Include effect plots: If checked, then effect plots will be produced that graphically show the relationship between the predictor variable and the target, averaging over the effect of other predictor fields. The number of plots to produce is controlled by "The minimal level of importance of a field to be included in the plots," which indicates the percentage of the total predictive power of the model a particular field must contribute to the model in order to have a marginal effect plot produced for that field. The higher the value for this selection reduces the number of marginal effects plots produced.
Model Customization
Custom scaling/normalization...: The numeric methods underlying the optimization of the model's weights can be problematic if the inputs (predictor fields) are on different scales (e.g., income which ranges from seven thousand to one million combined with the number of members present in the household that ranges from one to seven).
None: Default.
Z-score: All predictor fields are scaled so that they have a mean of zero and a standard deviation of one.
Unit interval: All predictor fields are scaled so that they have a minimum value of zero and a maximum value of one, with all other values being between zero and one.
Zero centered: All predictor fields are scaled so that they have a minimum value of negative one and a maximum value of one, with all other values being between negative and positive one).
The weight decay: The decay weight limits the movement in the new weight values at each iteration (also called "epoch") of the estimation process. The value of the decay weight should be between zero and one, larger values place a greater restriction of the possible movements of the weights. In general, a weight decay value of between 0.01 and 0.2 often work well.
The +/- range of the initial (random) weights around zero: The weights given to the input variables in each hidden node are initialized using random numbers. This option allows the user to set the range of the random numbers used. Generally, the values should be near 0.5. However, smaller values can be better if all the input variables are large in size. A value of 0 is actually a special value that causes the tool to find a good comprise value given the input data.
The maximum number of weights allowed in the model: This option become relevant when there are a large number of predictor fields and nodes in the hidden layer. Reducing the number of weights speeds up model estimation, and also reduces the chance that the algorithm finds a local optimum (as opposed to a global optimum) for the weights.

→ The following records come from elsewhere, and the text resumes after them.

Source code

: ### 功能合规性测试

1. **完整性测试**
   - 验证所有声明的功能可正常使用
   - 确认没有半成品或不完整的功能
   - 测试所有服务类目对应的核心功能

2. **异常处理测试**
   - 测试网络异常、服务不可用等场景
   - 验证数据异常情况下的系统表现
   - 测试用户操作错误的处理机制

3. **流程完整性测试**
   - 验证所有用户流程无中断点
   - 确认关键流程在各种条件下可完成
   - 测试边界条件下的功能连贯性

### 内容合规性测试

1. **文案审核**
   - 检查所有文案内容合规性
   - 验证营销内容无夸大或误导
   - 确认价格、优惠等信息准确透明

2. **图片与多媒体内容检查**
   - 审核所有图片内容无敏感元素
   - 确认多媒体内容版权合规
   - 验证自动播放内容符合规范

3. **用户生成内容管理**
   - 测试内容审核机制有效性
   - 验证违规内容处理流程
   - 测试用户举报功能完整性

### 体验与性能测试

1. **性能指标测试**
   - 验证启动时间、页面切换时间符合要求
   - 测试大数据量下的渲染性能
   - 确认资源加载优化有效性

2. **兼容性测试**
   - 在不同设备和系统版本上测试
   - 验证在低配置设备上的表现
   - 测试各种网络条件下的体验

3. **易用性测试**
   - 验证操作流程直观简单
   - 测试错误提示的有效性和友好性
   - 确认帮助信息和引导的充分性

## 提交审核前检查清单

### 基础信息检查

Weights excluded from the model are implicitly set to zero.
The maximum number of iterations for model estimation: This value controls the number of attempts the algorithm can make in attempting to find improvements in the set of model weights relative to the previous set of weights. If no improvements are found in the weights prior to the maximum number of iterations, the algorithm will terminate and return the best set of weights. This option defaults to 100 iterations. In general, given the behavior of the algorithm, it is likely to make sense to increase this value if needed, at the cost of lengthening the runtime for model creation.
Graphics Options
Plot size: Select inches or centimeters for the size of the graph.
Graph resolution: Select the resolution of the graph in dots per inch: 1x (96 dpi); 2x (192 dpi); or 3x (288 dpi). Lower resolution creates a smaller file and is best for viewing on a monitor. Higher resolution creates a larger file with better print quality.
Base font size (points): Select the size of the font in the graph.
Output
Object (O) output: Consists of a table of the serialized model with its model name.
Report (R) output: Consists of the report snippets generated by the Neural Network tool: a basic model summary, as well as main effect plots for each class of the target variable.